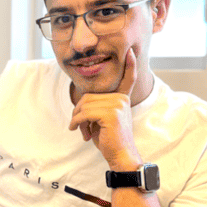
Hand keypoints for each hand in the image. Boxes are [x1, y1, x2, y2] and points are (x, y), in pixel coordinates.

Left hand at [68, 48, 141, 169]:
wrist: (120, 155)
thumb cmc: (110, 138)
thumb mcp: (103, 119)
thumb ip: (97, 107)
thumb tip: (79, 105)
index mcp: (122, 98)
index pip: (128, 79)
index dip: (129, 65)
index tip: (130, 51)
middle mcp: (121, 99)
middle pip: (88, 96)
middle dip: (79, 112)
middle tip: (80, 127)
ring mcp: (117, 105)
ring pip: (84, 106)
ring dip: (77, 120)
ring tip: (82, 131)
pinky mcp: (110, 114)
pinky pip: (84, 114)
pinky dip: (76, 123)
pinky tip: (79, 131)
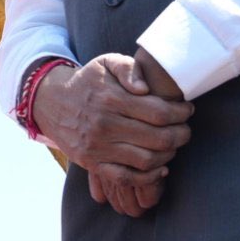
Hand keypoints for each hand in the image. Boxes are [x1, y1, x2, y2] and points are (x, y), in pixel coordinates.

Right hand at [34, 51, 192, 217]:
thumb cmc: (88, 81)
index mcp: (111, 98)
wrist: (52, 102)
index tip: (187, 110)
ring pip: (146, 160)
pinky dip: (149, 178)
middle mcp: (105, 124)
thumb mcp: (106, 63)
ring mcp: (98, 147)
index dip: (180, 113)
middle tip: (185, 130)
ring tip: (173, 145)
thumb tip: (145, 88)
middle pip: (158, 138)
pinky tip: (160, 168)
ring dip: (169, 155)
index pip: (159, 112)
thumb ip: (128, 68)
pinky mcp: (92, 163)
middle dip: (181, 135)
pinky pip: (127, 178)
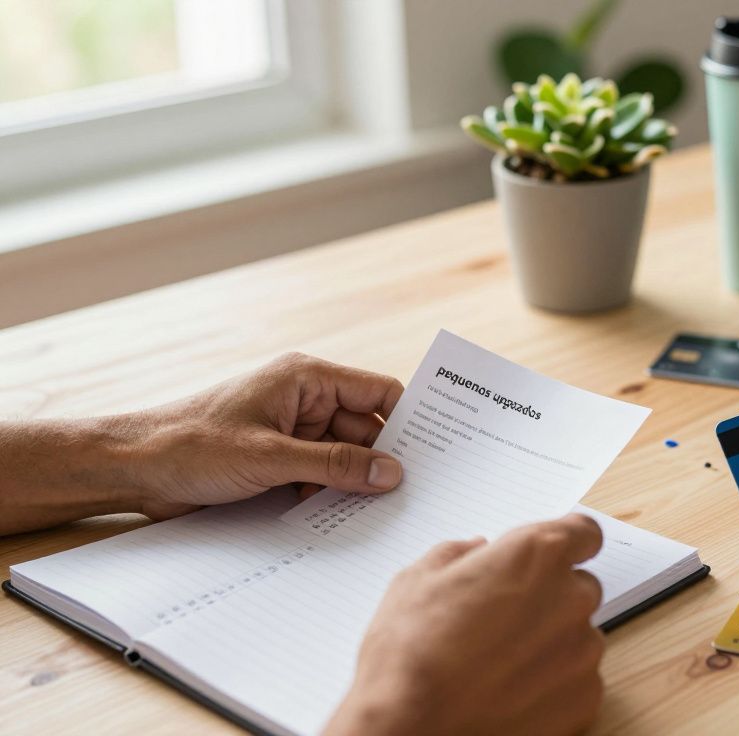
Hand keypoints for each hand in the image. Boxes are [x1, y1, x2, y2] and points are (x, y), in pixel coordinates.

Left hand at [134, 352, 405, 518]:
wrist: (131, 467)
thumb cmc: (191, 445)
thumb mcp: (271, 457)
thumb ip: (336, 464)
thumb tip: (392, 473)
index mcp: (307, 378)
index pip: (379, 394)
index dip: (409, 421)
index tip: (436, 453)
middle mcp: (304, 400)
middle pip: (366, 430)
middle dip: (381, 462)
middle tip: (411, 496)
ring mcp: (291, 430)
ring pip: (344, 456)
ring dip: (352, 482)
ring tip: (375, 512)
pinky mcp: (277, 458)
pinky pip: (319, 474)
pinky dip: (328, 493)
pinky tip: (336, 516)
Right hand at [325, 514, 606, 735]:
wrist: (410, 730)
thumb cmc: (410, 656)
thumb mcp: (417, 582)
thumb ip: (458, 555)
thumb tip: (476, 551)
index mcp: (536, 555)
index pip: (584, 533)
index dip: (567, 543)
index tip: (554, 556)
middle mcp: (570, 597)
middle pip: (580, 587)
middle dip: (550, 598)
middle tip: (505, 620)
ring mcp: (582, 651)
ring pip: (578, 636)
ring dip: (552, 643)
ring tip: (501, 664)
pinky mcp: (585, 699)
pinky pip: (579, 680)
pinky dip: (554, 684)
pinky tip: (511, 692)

==================================================

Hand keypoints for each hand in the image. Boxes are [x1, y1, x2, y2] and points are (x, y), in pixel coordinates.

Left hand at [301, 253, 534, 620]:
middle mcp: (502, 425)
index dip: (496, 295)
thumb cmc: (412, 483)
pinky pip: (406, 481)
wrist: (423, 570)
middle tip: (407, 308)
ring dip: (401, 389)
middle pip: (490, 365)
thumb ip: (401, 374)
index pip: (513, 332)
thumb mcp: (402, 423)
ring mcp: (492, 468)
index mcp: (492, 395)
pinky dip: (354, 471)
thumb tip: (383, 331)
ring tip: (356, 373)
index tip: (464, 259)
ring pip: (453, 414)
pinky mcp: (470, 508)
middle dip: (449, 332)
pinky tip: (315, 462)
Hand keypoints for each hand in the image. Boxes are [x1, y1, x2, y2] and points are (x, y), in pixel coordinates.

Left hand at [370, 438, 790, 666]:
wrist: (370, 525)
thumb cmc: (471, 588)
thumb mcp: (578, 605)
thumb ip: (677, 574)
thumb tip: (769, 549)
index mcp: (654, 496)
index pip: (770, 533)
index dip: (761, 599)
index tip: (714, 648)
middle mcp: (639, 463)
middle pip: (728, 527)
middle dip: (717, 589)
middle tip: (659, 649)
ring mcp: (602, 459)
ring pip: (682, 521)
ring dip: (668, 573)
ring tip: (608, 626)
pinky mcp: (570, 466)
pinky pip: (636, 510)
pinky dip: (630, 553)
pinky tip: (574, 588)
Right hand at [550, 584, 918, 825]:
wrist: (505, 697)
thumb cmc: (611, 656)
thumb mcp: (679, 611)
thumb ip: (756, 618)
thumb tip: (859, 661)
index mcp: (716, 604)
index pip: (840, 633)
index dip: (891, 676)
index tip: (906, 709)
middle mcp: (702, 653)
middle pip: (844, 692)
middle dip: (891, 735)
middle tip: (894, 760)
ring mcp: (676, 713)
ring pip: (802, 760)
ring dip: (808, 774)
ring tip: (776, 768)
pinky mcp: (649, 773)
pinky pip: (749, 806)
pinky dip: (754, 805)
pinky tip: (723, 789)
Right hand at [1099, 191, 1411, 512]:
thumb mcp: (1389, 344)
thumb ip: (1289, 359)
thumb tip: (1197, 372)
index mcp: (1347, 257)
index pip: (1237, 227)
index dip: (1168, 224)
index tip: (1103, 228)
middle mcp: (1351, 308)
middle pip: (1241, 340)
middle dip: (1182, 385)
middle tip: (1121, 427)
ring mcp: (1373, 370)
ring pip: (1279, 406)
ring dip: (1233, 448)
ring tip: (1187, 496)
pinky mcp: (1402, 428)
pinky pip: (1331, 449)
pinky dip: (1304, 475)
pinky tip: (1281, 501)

==================================================

> **Exercise aim**:
Return a copy of each line in the entries that contains "Left".

> **Exercise output**:
Left hand at [68, 48, 141, 169]:
Left hand at [134, 352, 405, 518]:
Left hand at [301, 253, 534, 620]:
Left hand at [370, 438, 790, 666]:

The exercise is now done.